Mother's Day: Motherhood costs women $250,000 in lost wages
Mother's Day isn't enough to make up for what motherhood costs. On average, mothers will give up nearly $250,000 in lifetime earnings by deciding to have a child.
Melanie Stetson Freeman/Staff/File
Whatever you’re planning to buy Mom for Mother’s Day, it isn’t enough.
We know the expense to raise a child has never been higher, and only looks to rise.
The cost to middle-income families to raise a child born in 2013 will be $241,080 over 18 years, according to the United States Department of Agriculture – nearly a 3% increase from 2011. Add to that the cost of college and the rising cost of daycare – which in 31 states is now higher than the price of in-state university tuition – and we progeny become pretty pricey prospects.
But that’s not the full story. What about the uncounted costs of being a mother?
Some economists have long argued that work-at-home mothers should be included in the nation’s GDP – and if so, would total between 21% and 50% of many nations’ economic output. Salary.com takes an annual stab at putting a price on motherhood. If transportation, janitorial, logistical and psychological support were calculated, stay-at-home mothers would earn a “mom salary” of $118,905 a year, according to its 2014 survey.

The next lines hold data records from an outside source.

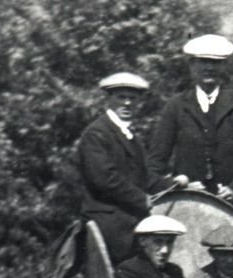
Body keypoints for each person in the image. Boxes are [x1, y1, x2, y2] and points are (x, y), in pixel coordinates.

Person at [147, 35, 233, 213]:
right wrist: (178, 187)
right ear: (191, 65)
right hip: (187, 206)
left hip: (232, 208)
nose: (209, 68)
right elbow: (154, 165)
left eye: (215, 63)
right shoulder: (176, 107)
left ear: (224, 66)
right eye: (202, 62)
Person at [77, 72, 181, 262]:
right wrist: (142, 199)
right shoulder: (96, 134)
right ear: (108, 99)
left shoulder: (130, 136)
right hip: (108, 224)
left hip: (130, 223)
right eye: (121, 97)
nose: (127, 103)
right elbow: (104, 179)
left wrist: (175, 185)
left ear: (139, 103)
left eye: (132, 98)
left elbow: (145, 177)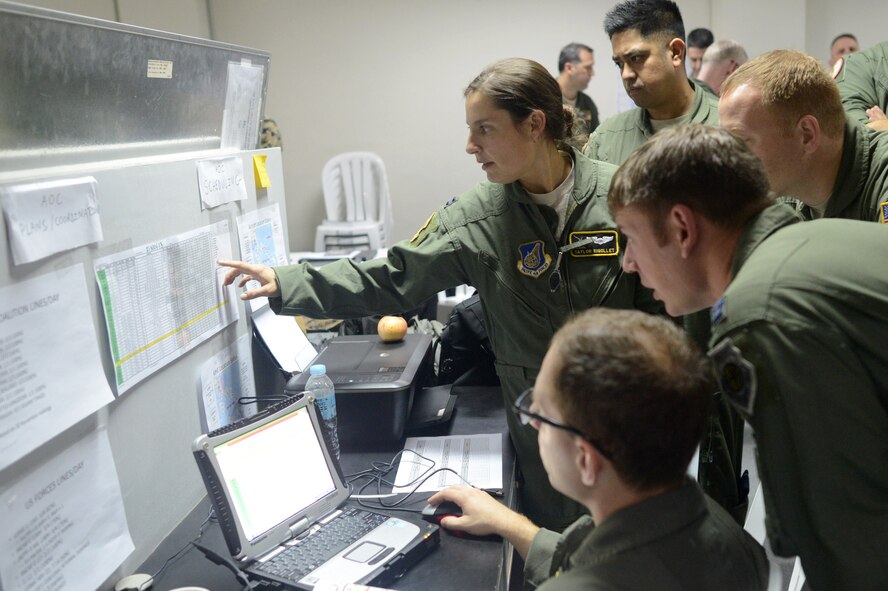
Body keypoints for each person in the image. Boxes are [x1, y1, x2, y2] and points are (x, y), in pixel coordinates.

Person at [219, 58, 660, 532]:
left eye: (484, 130)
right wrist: (290, 282)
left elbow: (669, 312)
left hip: (632, 433)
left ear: (534, 124)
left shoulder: (624, 196)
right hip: (543, 447)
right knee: (556, 559)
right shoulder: (477, 220)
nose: (470, 146)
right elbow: (391, 277)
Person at [608, 123, 888, 591]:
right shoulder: (818, 243)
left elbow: (846, 531)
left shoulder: (759, 312)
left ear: (681, 227)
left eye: (631, 238)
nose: (628, 263)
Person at [429, 309, 769, 591]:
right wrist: (510, 524)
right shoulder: (734, 541)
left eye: (541, 413)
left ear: (586, 460)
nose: (532, 423)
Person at [584, 0, 747, 526]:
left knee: (716, 501)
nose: (627, 75)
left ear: (677, 52)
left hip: (716, 344)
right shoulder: (607, 140)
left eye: (637, 59)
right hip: (639, 347)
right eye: (618, 65)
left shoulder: (728, 126)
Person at [719, 49, 888, 222]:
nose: (729, 158)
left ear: (806, 135)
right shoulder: (782, 187)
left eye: (740, 140)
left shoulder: (882, 175)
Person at [835, 40, 888, 132]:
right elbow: (858, 130)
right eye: (841, 51)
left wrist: (884, 126)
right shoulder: (860, 65)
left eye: (851, 48)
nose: (847, 52)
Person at [556, 43, 600, 135]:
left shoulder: (587, 104)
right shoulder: (544, 98)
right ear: (569, 68)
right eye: (588, 67)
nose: (592, 73)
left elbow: (596, 139)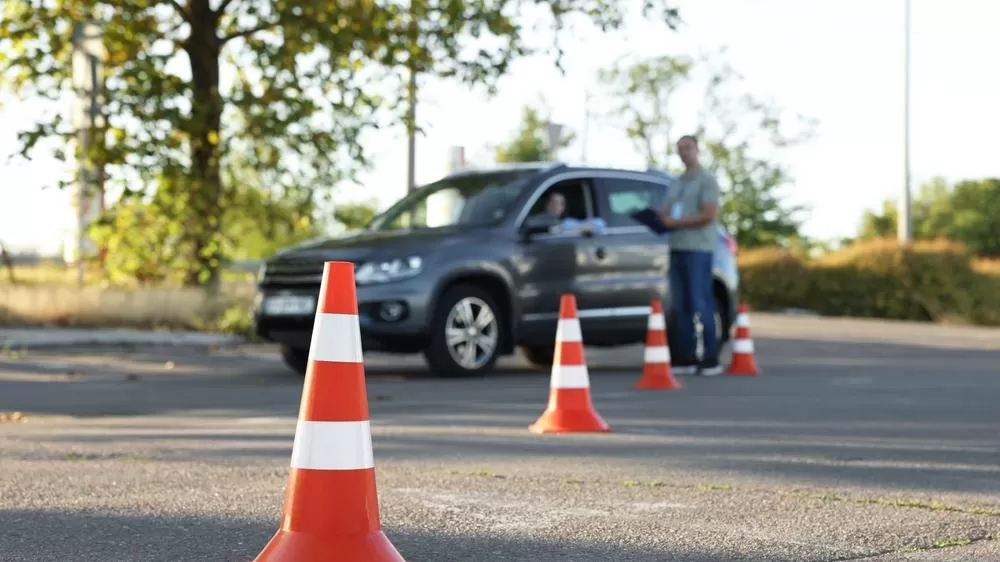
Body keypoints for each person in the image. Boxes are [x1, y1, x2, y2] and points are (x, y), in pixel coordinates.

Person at [657, 135, 723, 376]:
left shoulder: (706, 181)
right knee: (680, 304)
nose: (683, 152)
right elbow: (665, 211)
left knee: (700, 301)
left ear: (697, 149)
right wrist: (658, 219)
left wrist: (676, 221)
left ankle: (710, 357)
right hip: (677, 248)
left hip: (698, 249)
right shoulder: (676, 183)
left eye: (687, 147)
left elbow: (708, 214)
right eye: (679, 149)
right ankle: (685, 357)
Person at [527, 192, 607, 235]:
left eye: (561, 204)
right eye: (553, 202)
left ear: (563, 208)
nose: (556, 206)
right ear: (547, 204)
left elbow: (600, 224)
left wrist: (570, 229)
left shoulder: (567, 223)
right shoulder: (537, 220)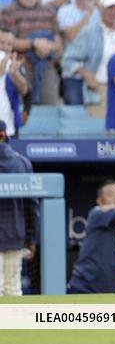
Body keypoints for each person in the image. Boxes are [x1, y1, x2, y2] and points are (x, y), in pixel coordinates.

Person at [60, 0, 115, 117]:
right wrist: (86, 73)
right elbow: (67, 59)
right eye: (109, 8)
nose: (113, 12)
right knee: (99, 127)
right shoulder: (89, 33)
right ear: (101, 9)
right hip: (100, 89)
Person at [0, 121, 37, 296]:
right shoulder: (22, 163)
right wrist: (31, 237)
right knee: (12, 289)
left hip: (14, 236)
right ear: (4, 134)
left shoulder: (22, 162)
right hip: (15, 236)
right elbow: (32, 206)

Firmer statistical ground is found in research on total lost wages that motherhood brings. Economist Amalia Miller at the University of Virginia found in 2005 that for every year a women defers having a child equals a 10% increase in lifetime wages. More recently, a trio of researchers writing for the National Bureau of Economic Research takes it even further, looking at the average loss of wages depending on skill levels of women, using Armed Forces Qualification Test scores.
The result? For highly skilled women, the lifetime cost in lost earnings from motherhood – even if she returns to work – is estimated at $230,000. Low-scoring women lose about $49,000 of lost salary after becoming mothers.
“Our findings strongly indicate that the wage costs of childbearing are vastly higher for high-skill women, that these wage penalties persist over time, and that having children later may reduce, but will not eliminate the significant lifetime costs of childbearing for higher skill women,” write researchers Elizabeth Ty Wilde, Lily Batchelder and David T. Ellwood.
And the percentage of lost wages is much higher the more skilled the woman.
“If a low-scoring woman chooses to have children, she will give up 10 to 14% of her potential lifetime earnings. But a high scoring woman will give up nearly 21 to 33% of earnings,” they write.
Other findings: High scorers are more likely to work full-time all year prior to birth. They are more likely to be working part-time five years after birth than low-skilled women, who are more likely to leave work altogether.
Their research suggests that economic factors are increasingly influencing patterns of human propagation.
“We suspect that dramatic changes in the 1960s: the women’s movement, the pill, the expansion in work opportunities for women, and altered attitudes about maternal work and premarital sexual activity, all gave women a new ability to control fertility and potential incentives to do so,” they write. “In effect, these social and economic changes allowed economic forces to play a much stronger role in decisions about fertility.”
And men? Childbirth has no impact on the lifetime wages of fathers, no matter how skilled they are, the researchers found.